■ **Work instruction**: Exact reproduction is required for the lines below starting at the line with "focal_35mm: 26" and ending at the line with "focal_mm: 5.58", both included. No other lines, and no pictures.

■ **Camera intrinsics data**:
________________________________________
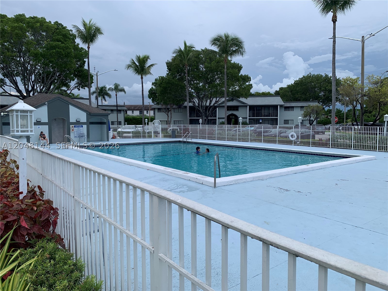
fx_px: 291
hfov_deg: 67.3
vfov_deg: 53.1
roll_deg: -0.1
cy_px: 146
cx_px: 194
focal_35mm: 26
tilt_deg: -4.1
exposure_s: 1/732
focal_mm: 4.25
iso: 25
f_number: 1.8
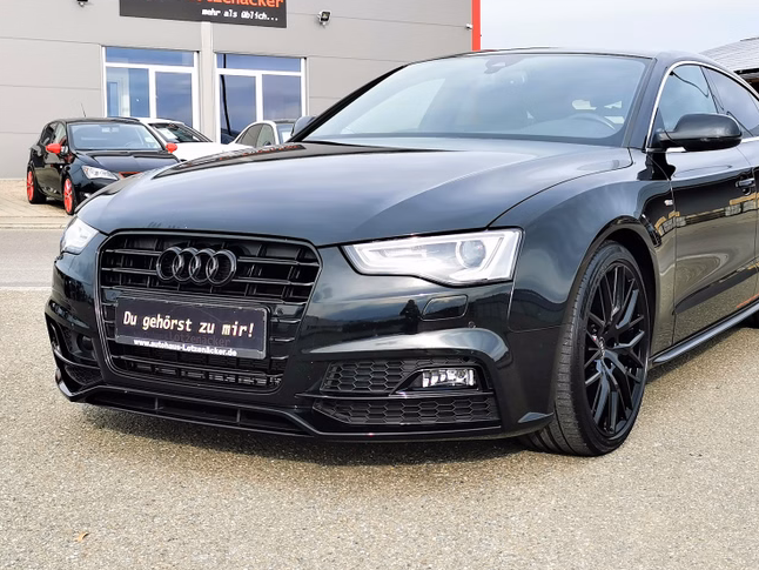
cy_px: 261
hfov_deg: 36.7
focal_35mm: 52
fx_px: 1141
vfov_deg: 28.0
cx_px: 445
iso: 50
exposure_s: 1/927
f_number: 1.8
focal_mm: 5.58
________________________________________
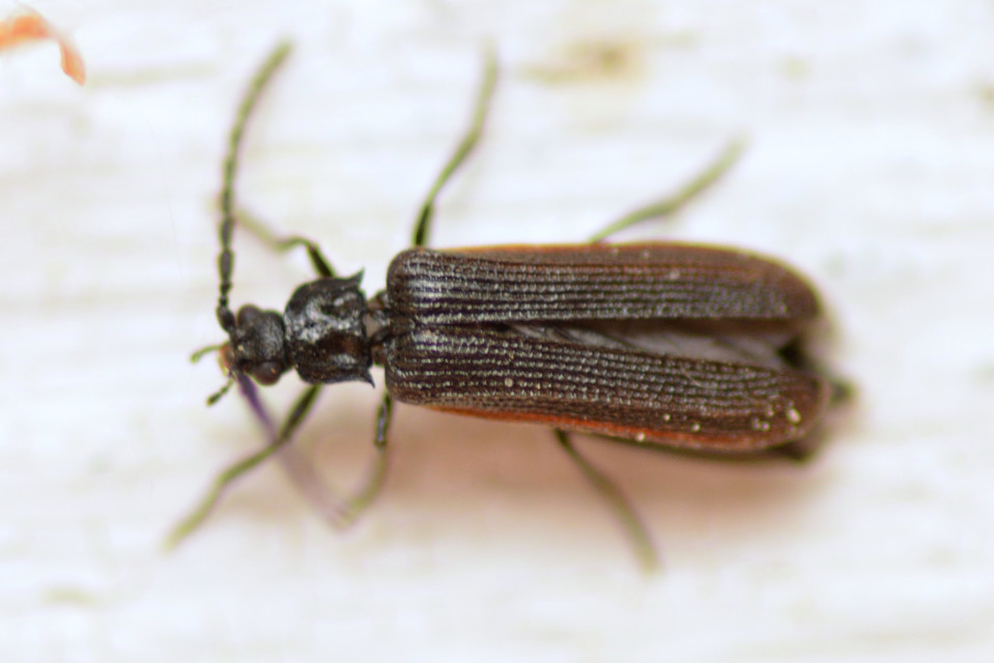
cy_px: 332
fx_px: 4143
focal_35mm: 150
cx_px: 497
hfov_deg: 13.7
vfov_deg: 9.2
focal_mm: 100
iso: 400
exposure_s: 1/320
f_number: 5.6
________________________________________
■ **Completed task**:
focal_35mm: 26
tilt_deg: -4.1
exposure_s: 1/732
focal_mm: 4.25
iso: 25
f_number: 1.8
cy_px: 261
hfov_deg: 36.7
focal_35mm: 52
fx_px: 1141
vfov_deg: 28.0
cx_px: 445
iso: 50
exposure_s: 1/927
f_number: 1.8
focal_mm: 5.58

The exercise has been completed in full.